START MATERIAL PROVIDED

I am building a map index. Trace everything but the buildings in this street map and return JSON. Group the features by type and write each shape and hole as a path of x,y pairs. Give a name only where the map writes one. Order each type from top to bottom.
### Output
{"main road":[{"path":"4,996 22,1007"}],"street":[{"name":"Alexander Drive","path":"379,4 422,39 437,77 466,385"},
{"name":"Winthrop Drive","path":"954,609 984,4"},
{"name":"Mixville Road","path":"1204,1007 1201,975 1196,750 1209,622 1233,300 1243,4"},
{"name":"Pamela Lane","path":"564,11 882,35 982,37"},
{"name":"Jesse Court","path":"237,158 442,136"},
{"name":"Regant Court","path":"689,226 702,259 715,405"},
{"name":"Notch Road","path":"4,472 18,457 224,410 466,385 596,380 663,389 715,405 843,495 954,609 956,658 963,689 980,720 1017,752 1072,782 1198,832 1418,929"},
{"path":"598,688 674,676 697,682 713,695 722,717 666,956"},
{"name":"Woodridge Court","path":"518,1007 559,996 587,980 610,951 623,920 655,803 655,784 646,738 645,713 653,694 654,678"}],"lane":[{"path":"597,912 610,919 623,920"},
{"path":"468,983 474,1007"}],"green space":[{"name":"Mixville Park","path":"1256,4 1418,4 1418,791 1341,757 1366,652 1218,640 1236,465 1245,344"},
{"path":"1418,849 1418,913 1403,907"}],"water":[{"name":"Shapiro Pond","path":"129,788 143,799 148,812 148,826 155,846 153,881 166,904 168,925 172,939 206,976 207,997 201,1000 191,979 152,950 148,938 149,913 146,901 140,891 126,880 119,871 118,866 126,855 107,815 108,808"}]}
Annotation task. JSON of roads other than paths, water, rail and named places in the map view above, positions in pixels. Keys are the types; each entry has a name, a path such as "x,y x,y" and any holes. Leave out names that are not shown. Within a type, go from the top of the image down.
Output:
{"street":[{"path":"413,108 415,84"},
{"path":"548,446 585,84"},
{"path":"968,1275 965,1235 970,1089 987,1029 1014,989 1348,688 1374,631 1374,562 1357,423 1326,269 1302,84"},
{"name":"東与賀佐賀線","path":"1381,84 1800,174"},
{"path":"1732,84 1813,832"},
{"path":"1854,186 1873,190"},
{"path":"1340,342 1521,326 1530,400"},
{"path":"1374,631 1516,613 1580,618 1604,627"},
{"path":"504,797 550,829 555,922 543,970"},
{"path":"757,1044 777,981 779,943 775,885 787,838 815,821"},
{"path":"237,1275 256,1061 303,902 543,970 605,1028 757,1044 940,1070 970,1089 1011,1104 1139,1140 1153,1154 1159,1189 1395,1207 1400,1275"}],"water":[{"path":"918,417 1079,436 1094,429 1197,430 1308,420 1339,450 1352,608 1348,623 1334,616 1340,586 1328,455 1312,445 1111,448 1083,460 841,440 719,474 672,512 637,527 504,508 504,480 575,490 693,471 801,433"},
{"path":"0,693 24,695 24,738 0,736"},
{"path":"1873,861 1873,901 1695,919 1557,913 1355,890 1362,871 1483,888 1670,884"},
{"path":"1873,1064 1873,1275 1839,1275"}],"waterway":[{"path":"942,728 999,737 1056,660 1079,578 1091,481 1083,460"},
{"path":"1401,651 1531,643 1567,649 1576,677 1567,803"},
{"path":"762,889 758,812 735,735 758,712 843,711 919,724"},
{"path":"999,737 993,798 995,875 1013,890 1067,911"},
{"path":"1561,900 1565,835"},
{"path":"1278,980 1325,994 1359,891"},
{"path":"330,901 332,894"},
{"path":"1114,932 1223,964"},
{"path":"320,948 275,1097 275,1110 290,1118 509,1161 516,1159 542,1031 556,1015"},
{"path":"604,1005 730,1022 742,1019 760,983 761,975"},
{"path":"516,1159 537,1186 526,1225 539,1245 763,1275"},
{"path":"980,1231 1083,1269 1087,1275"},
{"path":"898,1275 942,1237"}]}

END MATERIAL PROVIDED

Look above and return each line of the records exactly, from the very first through the line with "Annotation task. JSON", both included.

SOLUTION FOR THIS EXERCISE:
I am building a map index. Trace everything but the buildings in this street map and return JSON. Group the features by type and write each shape and hole as a path of x,y pairs. Give a name only where the map writes one. Order each type from top to bottom.
### Output
{"main road":[{"path":"4,996 22,1007"}],"street":[{"name":"Alexander Drive","path":"379,4 422,39 437,77 466,385"},
{"name":"Winthrop Drive","path":"954,609 984,4"},
{"name":"Mixville Road","path":"1204,1007 1201,975 1196,750 1209,622 1233,300 1243,4"},
{"name":"Pamela Lane","path":"564,11 882,35 982,37"},
{"name":"Jesse Court","path":"237,158 442,136"},
{"name":"Regant Court","path":"689,226 702,259 715,405"},
{"name":"Notch Road","path":"4,472 18,457 224,410 466,385 596,380 663,389 715,405 843,495 954,609 956,658 963,689 980,720 1017,752 1072,782 1198,832 1418,929"},
{"path":"598,688 674,676 697,682 713,695 722,717 666,956"},
{"name":"Woodridge Court","path":"518,1007 559,996 587,980 610,951 623,920 655,803 655,784 646,738 645,713 653,694 654,678"}],"lane":[{"path":"597,912 610,919 623,920"},
{"path":"468,983 474,1007"}],"green space":[{"name":"Mixville Park","path":"1256,4 1418,4 1418,791 1341,757 1366,652 1218,640 1236,465 1245,344"},
{"path":"1418,849 1418,913 1403,907"}],"water":[{"name":"Shapiro Pond","path":"129,788 143,799 148,812 148,826 155,846 153,881 166,904 168,925 172,939 206,976 207,997 201,1000 191,979 152,950 148,938 149,913 146,901 140,891 126,880 119,871 118,866 126,855 107,815 108,808"}]}
Annotation task. JSON of roads other than paths, water, rail and named places in the map view above, positions in pixels. Keys are the types; each entry has a name, a path such as "x,y x,y" and any holes. Leave out names that are not shown. Within a type, go from the top of the image down.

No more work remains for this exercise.